私はこれまで、大人に期待をしないように生きてきました。現在、中学3年生で高校受験を控えていますが、一年前の春から学校には通えていません。その原因は、いじめでした。当時、いじめられているということを担任に訴えたのですが何も変わらず、結局、行けなくなってしまいました。そんな時、私の家では7つ上の姉が学校を中退し、奨学金を一括返済しなければならないという状況で空気も重く、とても心が安らぐ場ではありませんでした。私の居場所は学校でも家でもなく、ネットの中になっていきました。
そこで知り合ったのが、25歳の男性でした。その男性は私の話を聞いてくれ、私を否定しなかったのです。その男性だけが、自分を分かってくれていると思い、唯一の心の支えでした。しかしその男性と私は純粋なお友達ではなく、いわゆるセフレ(セックスフレンド)になってしまいました。けれど、体だけでも求められたのが、私はとても嬉しかったのです。私を必要としてくれていることが、ここに私の存在価値があることが幸せでした。
その人が撮影した私の動画が、ネットに載せられていたと知ったのは、14歳になったばかりの時でした。

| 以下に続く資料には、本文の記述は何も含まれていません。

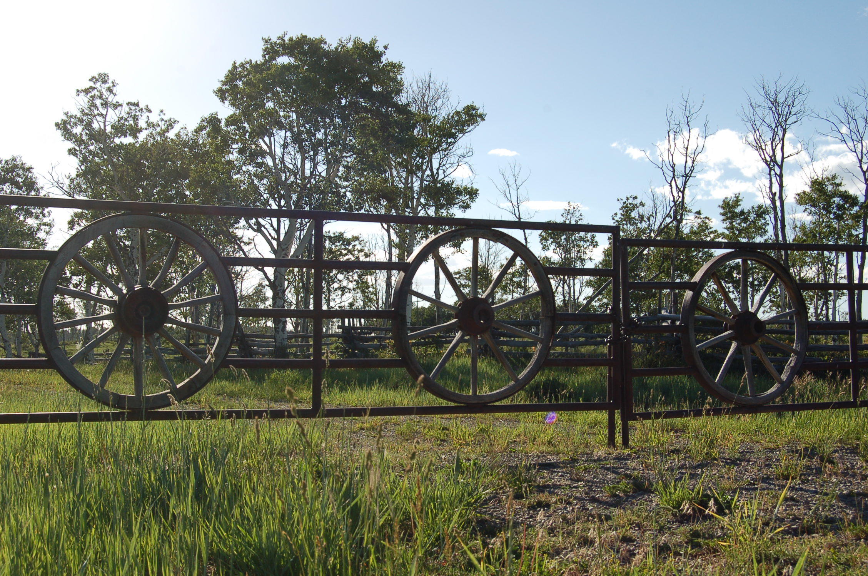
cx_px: 434
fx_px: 1155
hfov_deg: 41.2
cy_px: 288
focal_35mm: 48
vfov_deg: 28.0
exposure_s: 1/320
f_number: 9
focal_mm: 32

もちろん今思えば、なんて安易な行動で、なんて危険なことをしていたんだろうと後悔ばかりです。その男性と関係を切ってからも、たびたび男性と肉体関係を持つことがありました。中には家出した時に泊めてくれた人と、なんてこともありました。もし一年前のあの時に、学校も家もこんな状況じゃなければ、もしあの時の私に逃げ場があれば、男性と関係を持つことはなかったのかなと思います。
私がこれまで出会ってきた大人は、確かに話は聞いてくれる、けれどその弱みにつけこむ人ばかりでした。「家にいれないけれど、夜泊まるところがない」と言えば、体目的で泊めてくれる人はいたけれど、無償で泊めてくれる人なんていませんでした。雨が降っていたりという日は、仕方なくついて行きましたが、晴れている日は公衆電話ボックスの中で、日が昇るまで過ごしたこともありました。誰も私みたいな子どもを、助けてくれる大人なんて、いませんでした。手を差しのべてくれる大人も、いませんでした。
一年前から決めてきたことが、私にはあります。それは「私のまわりにいる大人みたいには、絶対ならない」ということです。私は当時、自分から助けてと言えませんでした。今もそれは変わらず、リストカットやオーバードーズ(大量服薬)を繰り返し、精神科に通院しています。
長くなりましたが、私が伝えたかったのは、堕(お)ちて行くのは簡単でもそこから助けてくれる人はいないということ。また堕ちていく原因は、大人にあるということ。そんな私のような子を利用しているのも、大人だということ。私みたいな子には、正しい道に一緒に戻してくれる大人が必要だということです。